- **ABOUT THIS TASK**
Reproduce every line of the listing below word for word, and omit the pictures from your answer.

───── GIVEN RECORDS

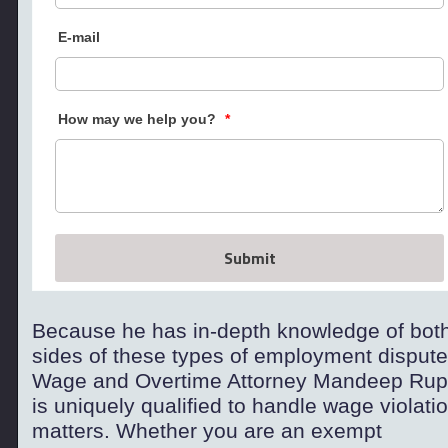
E-mail
How may we help you?
*
Submit
Because he has in-
depth knowledge of bot
sides of these types of employment dispute
Wage and Overtime Attorney Mandeep Rup
is uniquely qualified to handle wage violati
matters. Whether you are an exempt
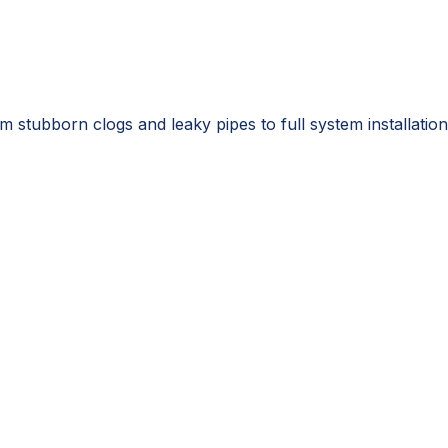
 stubborn clogs and leaky pipes to full system installation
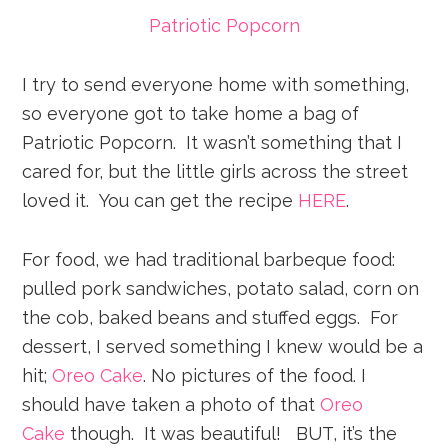
Patriotic Popcorn
I try to send everyone home with something,
so everyone got to take home a bag of
Patriotic Popcorn. It wasn’t something that I
cared for, but the little girls across the street
loved it. You can get the recipe
HERE
.
For food, we had traditional barbeque food:
pulled pork sandwiches, potato salad, corn on
the cob, baked beans and stuffed eggs. For
dessert, I served something I knew would be a
hit;
Oreo Cake
. No pictures of the food. I
should have taken a photo of that
Oreo
Cake
though. It was beautiful! BUT, it’s the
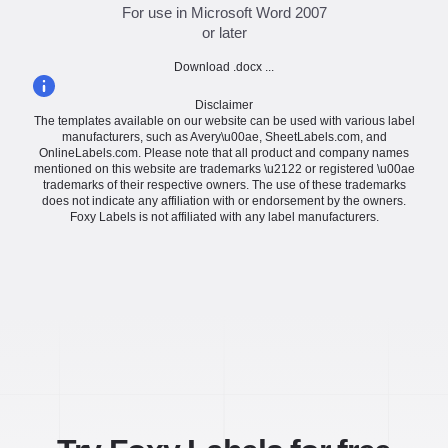
For use in Microsoft Word 2007
or later
Download .docx ...
Disclaimer
The templates available on our website can be used with various label
manufacturers, such as Avery\u00ae, SheetLabels.com, and
OnlineLabels.com. Please note that all product and company names
mentioned on this website are trademarks \u2122 or registered \u00ae
trademarks of their respective owners. The use of these trademarks
does not indicate any affiliation with or endorsement by the owners.
Foxy Labels is not affiliated with any label manufacturers.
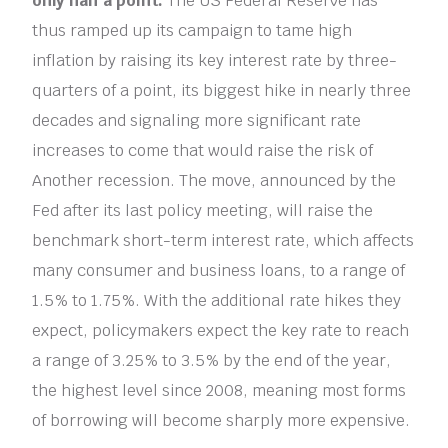
only half a point.
The US Federal Reserve has
thus ramped up its campaign to tame high
inflation by raising its key interest rate by three-
quarters of a point, its biggest hike in nearly three
decades and signaling more significant rate
increases to come that would raise the risk of
Another recession. The move, announced by the
Fed after its last policy meeting, will raise the
benchmark short-term interest rate, which affects
many consumer and business loans, to a range of
1.5% to 1.75%. With the additional rate hikes they
expect, policymakers expect the key rate to reach
a range of 3.25% to 3.5% by the end of the year,
the highest level since 2008, meaning most forms
of borrowing will become sharply more expensive.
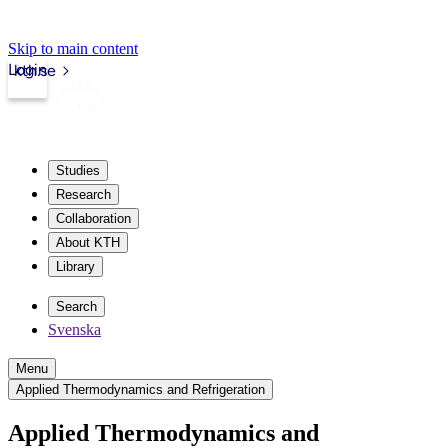
Skip to main content
Login
kth.se
Studies
Research
Collaboration
About KTH
Library
Search
Svenska
Menu
Applied Thermodynamics and Refrigeration
Applied Thermodynamics and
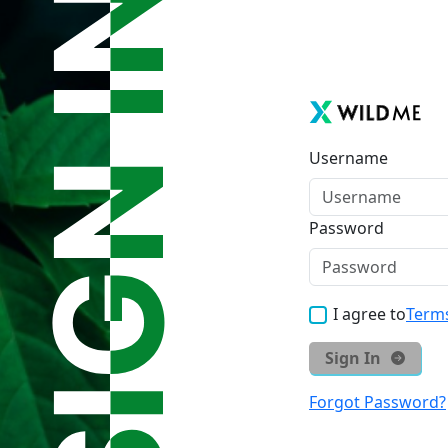
Username
Password
I agree to
Terms
Sign In
Forgot Password?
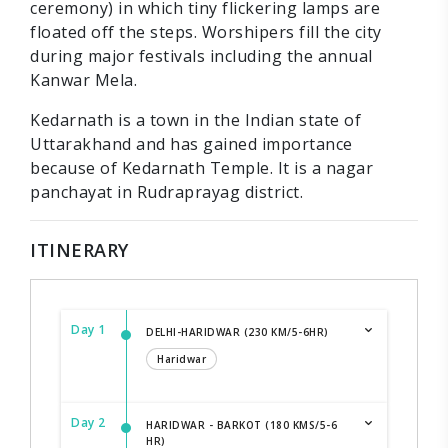
ceremony) in which tiny flickering lamps are
floated off the steps. Worshipers fill the city
during major festivals including the annual
Kanwar Mela.
Kedarnath is a town in the Indian state of
Uttarakhand and has gained importance
because of Kedarnath Temple. It is a nagar
panchayat in Rudraprayag district.
ITINERARY
Day 1
DELHI-HARIDWAR (230 KM/5-6HR)
Haridwar
Day 2
HARIDWAR - BARKOT (180 KMS/5-6
HR)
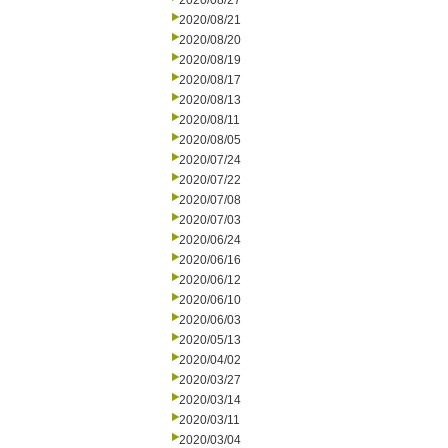
2020/08/27
2020/08/21
2020/08/20
2020/08/19
2020/08/17
2020/08/13
2020/08/11
2020/08/05
2020/07/24
2020/07/22
2020/07/08
2020/07/03
2020/06/24
2020/06/16
2020/06/12
2020/06/10
2020/06/03
2020/05/13
2020/04/02
2020/03/27
2020/03/14
2020/03/11
2020/03/04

──────────

- **ANSWER BELOW**
E-mail
How may we help you?
*
Submit
Because he has in-
depth knowledge of bot
sides of these types of employment dispute
Wage and Overtime Attorney Mandeep Rup
is uniquely qualified to handle wage violati
matters. Whether you are an exempt
 stubborn clogs and leaky pipes to full system installation
Patriotic Popcorn
I try to send everyone home with something,
so everyone got to take home a bag of
Patriotic Popcorn. It wasn’t something that I
cared for, but the little girls across the street
loved it. You can get the recipe
HERE
.
For food, we had traditional barbeque food:
pulled pork sandwiches, potato salad, corn on
the cob, baked beans and stuffed eggs. For
dessert, I served something I knew would be a
hit;
Oreo Cake
. No pictures of the food. I
should have taken a photo of that
Oreo
Cake
though. It was beautiful! BUT, it’s the
For use in Microsoft Word 2007
or later
Download .docx ...
Disclaimer
The templates available on our website can be used with various label
manufacturers, such as Avery\u00ae, SheetLabels.com, and
OnlineLabels.com. Please note that all product and company names
mentioned on this website are trademarks \u2122 or registered \u00ae
trademarks of their respective owners. The use of these trademarks
does not indicate any affiliation with or endorsement by the owners.
Foxy Labels is not affiliated with any label manufacturers.
only half a point.
The US Federal Reserve has
thus ramped up its campaign to tame high
inflation by raising its key interest rate by three-
quarters of a point, its biggest hike in nearly three
decades and signaling more significant rate
increases to come that would raise the risk of
Another recession. The move, announced by the
Fed after its last policy meeting, will raise the
benchmark short-term interest rate, which affects
many consumer and business loans, to a range of
1.5% to 1.75%. With the additional rate hikes they
expect, policymakers expect the key rate to reach
a range of 3.25% to 3.5% by the end of the year,
the highest level since 2008, meaning most forms
of borrowing will become sharply more expensive.
Skip to main content
Login
kth.se
Studies
Research
Collaboration
About KTH
Library
Search
Svenska
Menu
Applied Thermodynamics and Refrigeration
Applied Thermodynamics and
Username
Password
I agree to
Terms
Sign In
Forgot Password?
ceremony) in which tiny flickering lamps are
floated off the steps. Worshipers fill the city
during major festivals including the annual
Kanwar Mela.
Kedarnath is a town in the Indian state of
Uttarakhand and has gained importance
because of Kedarnath Temple. It is a nagar
panchayat in Rudraprayag district.
ITINERARY
Day 1
DELHI-HARIDWAR (230 KM/5-6HR)
Haridwar
Day 2
HARIDWAR - BARKOT (180 KMS/5-6
HR)
2020/08/27
2020/08/21
2020/08/20
2020/08/19
2020/08/17
2020/08/13
2020/08/11
2020/08/05
2020/07/24
2020/07/22
2020/07/08
2020/07/03
2020/06/24
2020/06/16
2020/06/12
2020/06/10
2020/06/03
2020/05/13
2020/04/02
2020/03/27
2020/03/14
2020/03/11
2020/03/04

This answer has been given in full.